*Work required*
If a line below contains "pixel", count it. Report the final total and nothing more.

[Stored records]
──────
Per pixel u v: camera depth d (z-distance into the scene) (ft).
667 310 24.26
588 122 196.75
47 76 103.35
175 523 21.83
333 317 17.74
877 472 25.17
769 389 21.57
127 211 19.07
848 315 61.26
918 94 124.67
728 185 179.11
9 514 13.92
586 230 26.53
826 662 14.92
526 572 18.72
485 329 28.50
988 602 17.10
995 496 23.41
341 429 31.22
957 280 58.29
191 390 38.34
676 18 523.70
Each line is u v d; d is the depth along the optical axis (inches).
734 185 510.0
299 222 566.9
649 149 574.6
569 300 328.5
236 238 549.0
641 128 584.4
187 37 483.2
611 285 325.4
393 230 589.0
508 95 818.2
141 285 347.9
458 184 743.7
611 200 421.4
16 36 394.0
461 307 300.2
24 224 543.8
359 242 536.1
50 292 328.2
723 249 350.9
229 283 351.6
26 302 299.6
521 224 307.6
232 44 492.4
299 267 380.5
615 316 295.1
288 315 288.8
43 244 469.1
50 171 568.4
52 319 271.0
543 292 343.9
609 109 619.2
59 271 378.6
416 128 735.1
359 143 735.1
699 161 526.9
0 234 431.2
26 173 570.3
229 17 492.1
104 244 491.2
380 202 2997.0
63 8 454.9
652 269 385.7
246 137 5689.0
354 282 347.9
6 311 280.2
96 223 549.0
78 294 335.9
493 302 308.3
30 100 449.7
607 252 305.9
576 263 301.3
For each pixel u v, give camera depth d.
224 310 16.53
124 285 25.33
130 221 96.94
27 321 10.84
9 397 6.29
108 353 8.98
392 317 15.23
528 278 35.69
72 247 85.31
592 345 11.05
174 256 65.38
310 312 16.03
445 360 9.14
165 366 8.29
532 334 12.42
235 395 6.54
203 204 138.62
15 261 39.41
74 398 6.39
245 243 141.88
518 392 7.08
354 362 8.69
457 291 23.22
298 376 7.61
──────
*Answer box*
2